One of the things I’ve been working on in my life, for years, is undoing the bad eating habits I learned in my childhood and early adulthood. I really had no concept of portion, calories, good or “bad” food. It has taken *years* of education, trial and error (still in progress) to educate myself about food, why and how I should eat a certain way, and learn how to implement that into my daily life.
I have said before, here and elsewhere, that I don’t like food labels, as far as vegetarian, pescatarian, vegan, omnivore, raw foodie, or whatever else there is out there because I think it sets us up for challenges by others if we don’t do it good enough. Meaning: if I claim to be vegan (I’m not) and I eat honey then some other non-honey eating vegan might come out of the woodwork to attack me as not being vegan enough. (I’ve seen this happen on other blogs). I don’t like the divisiveness created by labeling.
Here is what I do like: eating food. Yup. Food. Real food. 80-90% of the time.
This past weekend when my girlfriends were here fell in to the remaining 10% of the time. We ate quite a few different things (pizza, rice, cupcakes, other sweets) that are NOT a part of my daily diet. The food was delicious, the company was magnificent and I enjoyed both fully.

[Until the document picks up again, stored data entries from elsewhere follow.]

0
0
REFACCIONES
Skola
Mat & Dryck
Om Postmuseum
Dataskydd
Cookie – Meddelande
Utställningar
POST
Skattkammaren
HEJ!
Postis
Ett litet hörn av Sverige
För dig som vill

But, this is not how I eat on a daily basis and if I want to continue my journey to health and living my life fully it is important to keep those items confined to a 10% ratio of what I eat.
This is not a diet. It’s life. If you want to be healthy and fit (which I do) then you have to eat healthy and act fit (exercise) most of the time. It is a difficult lesson to learn and, like I said, one that I still work on daily. I’m not perfect. But I never give up.

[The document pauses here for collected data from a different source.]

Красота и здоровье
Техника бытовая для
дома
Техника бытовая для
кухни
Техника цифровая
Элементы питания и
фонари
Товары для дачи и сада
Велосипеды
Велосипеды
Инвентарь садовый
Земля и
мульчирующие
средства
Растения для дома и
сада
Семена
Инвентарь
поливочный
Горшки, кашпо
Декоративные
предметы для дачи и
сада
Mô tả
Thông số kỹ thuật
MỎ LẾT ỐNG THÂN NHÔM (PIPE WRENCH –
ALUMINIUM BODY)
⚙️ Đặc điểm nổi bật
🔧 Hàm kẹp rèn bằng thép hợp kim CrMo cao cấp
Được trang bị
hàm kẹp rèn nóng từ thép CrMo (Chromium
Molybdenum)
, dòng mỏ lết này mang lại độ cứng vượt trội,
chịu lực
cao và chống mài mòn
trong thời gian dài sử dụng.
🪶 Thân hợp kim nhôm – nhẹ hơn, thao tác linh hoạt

So, today I mentally and physically recommitted to my “eating as usual.” This meant that I didn’t have any coffee this morning, I had an apple and some cheese for an early lite breakfast. I exercised. I spent time prepping food for the week including some steamed broccoli, hard boiled eggs, turkey breakfast sausage and turkey Italian sausage, and a cucumber salad. I have lots of other fresh veggies and fruits ready to eat as well. Now lunches and dinners are one or two steps closer to being ready. I’ve said before and will say again: prep work is so important for my success. So, take an hour and cook a handful of things to have ready to grab and eat. It can save you!
I also made myself a big salad for lunch with fresh greens from my garden, tomato, peas from the garden, one of those cooked Italian sausages cut up and a couple cut up hard boiled eggs. Simple and delicious! Filling, too. I topped it with a tablespoon or two of a mustard dressing (grainy mustard mixed with a bit of plain yogurt). I’m drinking my water and plan to limit my wine intake to only a few days a week over the next few weeks.
This is what my eating as usual plan is like. This is how I need to eat and behave 80-90% of the time to succeed in my goals and to live the life I want to live.
I also have a plan for the next few weeks. I am once again following the FIRM Express workout plan and am utilizing (some) of their menu. I am kicking this off with the 4-Day Kick Start Plan.